The expiration of Biden’s American Rescue Plan Act (ARPA) has pushed nearly 4 million children back into poverty. The act, which was introduced in March 2021, increased monthly payments low-income families received, and reportedly kept 6.3 million children out of poverty, reducing overall child poverty in the United States by 43%.
The ARPA raised the amount of monthly payments taxpaying parents received and how many people were allowed to claim it. The ARPA expired on Dec. 31, 2021, after Biden’s Build Back Better bill failed to pass the Senate.
According to the Center on Budget and Policy Priorities (CBPP), families that earn under $35,000 mainly spend their child tax credit on food, utilities, rent or mortgage, clothing, education costs or all of the above. This suggests that those receiving these payments are spending the money on basic needs, not unnecessary luxuries. Without this extended credit, the CBPP estimated that 10 million children will fall back into poverty in 2022.
“The evidence indicates that income poverty itself causes negative child outcomes, especially when it begins in early childhood.”

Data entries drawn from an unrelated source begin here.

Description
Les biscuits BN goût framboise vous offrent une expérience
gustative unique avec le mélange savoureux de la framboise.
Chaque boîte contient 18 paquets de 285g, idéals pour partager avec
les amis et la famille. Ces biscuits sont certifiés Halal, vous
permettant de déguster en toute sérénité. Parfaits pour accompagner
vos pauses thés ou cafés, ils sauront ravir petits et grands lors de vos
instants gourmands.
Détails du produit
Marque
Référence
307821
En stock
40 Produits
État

Kids who grow up living in poverty often experience food insecurity and unstable housing, which causes a lot of stress. A 2019 National Academies of Sciences, Engineering, and Medicine report on reducing child poverty found that these difficult circumstances often result in children in low-income families receiving lower levels of education, poorer health as adults and lower wages. “The evidence indicates that income poverty itself causes negative child outcomes, especially when it begins in early childhood,” the report says.

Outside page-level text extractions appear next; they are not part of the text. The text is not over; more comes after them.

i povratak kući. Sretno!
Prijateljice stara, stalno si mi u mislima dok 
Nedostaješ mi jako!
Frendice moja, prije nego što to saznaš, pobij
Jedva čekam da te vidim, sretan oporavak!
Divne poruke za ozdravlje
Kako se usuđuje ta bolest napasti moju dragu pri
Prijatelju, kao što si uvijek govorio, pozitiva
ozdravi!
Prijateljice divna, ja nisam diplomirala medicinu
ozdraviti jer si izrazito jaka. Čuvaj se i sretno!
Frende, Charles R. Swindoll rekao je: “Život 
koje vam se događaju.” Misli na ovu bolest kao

There were hopes from progressives that the COVID-19 benefits would become a permanent fixture. “I really have to call out that with the Build Back Better bill not being passed, that we are seeing now families really losing hope,” pediatrician Dr. Megan Sandel, who runs Boston Medical Center’s Grow Clinic, said to NPR. “So time is of the essence. We need to really make sure that families don’t fall off the cliff, especially in this time with such high food inflation.”